原産協会 服部理事長が会見 今こそ人材育成大切

原産協会の服部拓也理事長は5月23日、都内で開いた記者懇談会で、多くの記者からの質問に答えた。

今回の福島第一原子力発電所事故での、国内外への影響について理事長は、「1日も早く既定路線に戻りたいという人もいるかも知れないが、これだけあからさまな形で事故が起こってしまったことで、とても今そんなことを言える状況ではないと私は思う」とした。

海外への影響では、「米国では、2000年前半に原子力ルネッサンスと言われてきたほど、進み具合はよくない。シェール・ガスの発見、AP1000など許認可の遅れなどもあって、経済性の問題が大きい。仏は海外展開を積極的に行っていく方針で、今回の事故影響がでないように努力しているが、EUの中ではストレス・テスト(安全性の再確認)が行われる見通しだ」とし、「原子力は一国で推進できるものではなく、国際的なものだ」と述べた。

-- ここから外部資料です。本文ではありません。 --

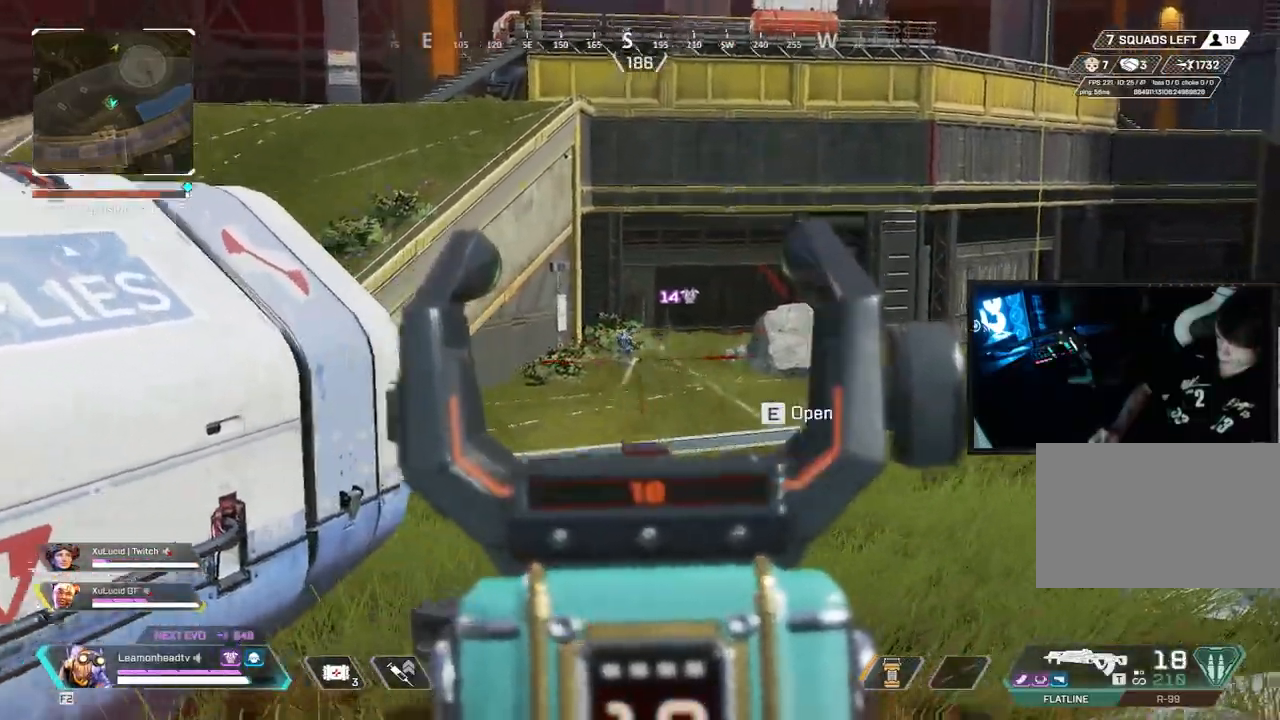
{"keys": ["a"], "mouse": ["left", "right"], "events": [[183, "a", "down"], [233, "d", "up"]]}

また、今回の事故発生で人材確保・育成が難しくなるのではないかとの指摘に対しては、「国民の理解を得て、原子力は今後も一定の役割を果すものと理解している。事故の後処理をきちっとやることも必要で、人材が欠かせない。こういう時だからこそ、人材を育てていくことが必要で、それこそが原子力先進国として重要な活動だと思っている」と強調した。

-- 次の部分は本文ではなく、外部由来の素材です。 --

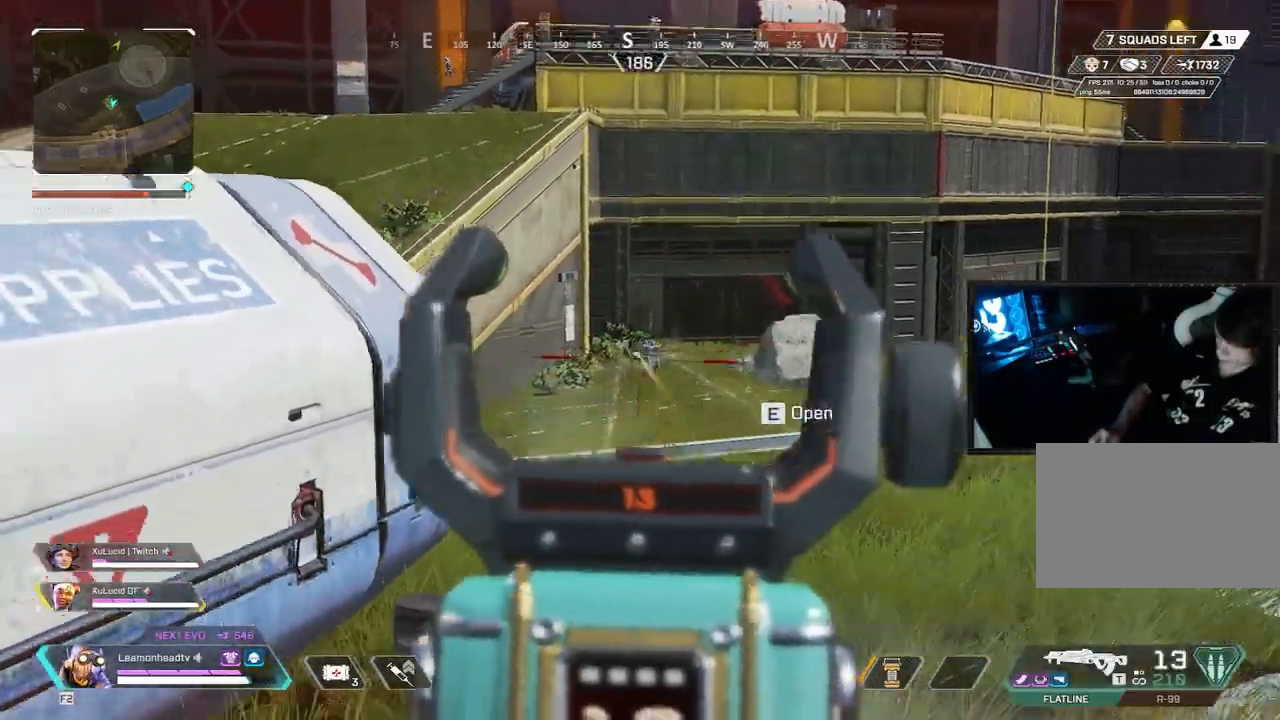
{"keys": ["a"], "mouse": ["left", "right"], "events": [[17, "a", "up"], [17, "d", "down"], [350, "a", "down"], [450, "d", "up"]]}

安全規制について、国際的な統一規制が求められているのではないかとのに質問に対して同理事長は、「国際原子力機関では現在、原子力安全については規制ではなく、安全標準、ガイドラインであり、安全確保の考え方を示しているだけだ。そこから先(拘束力のある安全規制)は、過酷事故などテロとも関係してきて、なかなか容易ではない」と語った。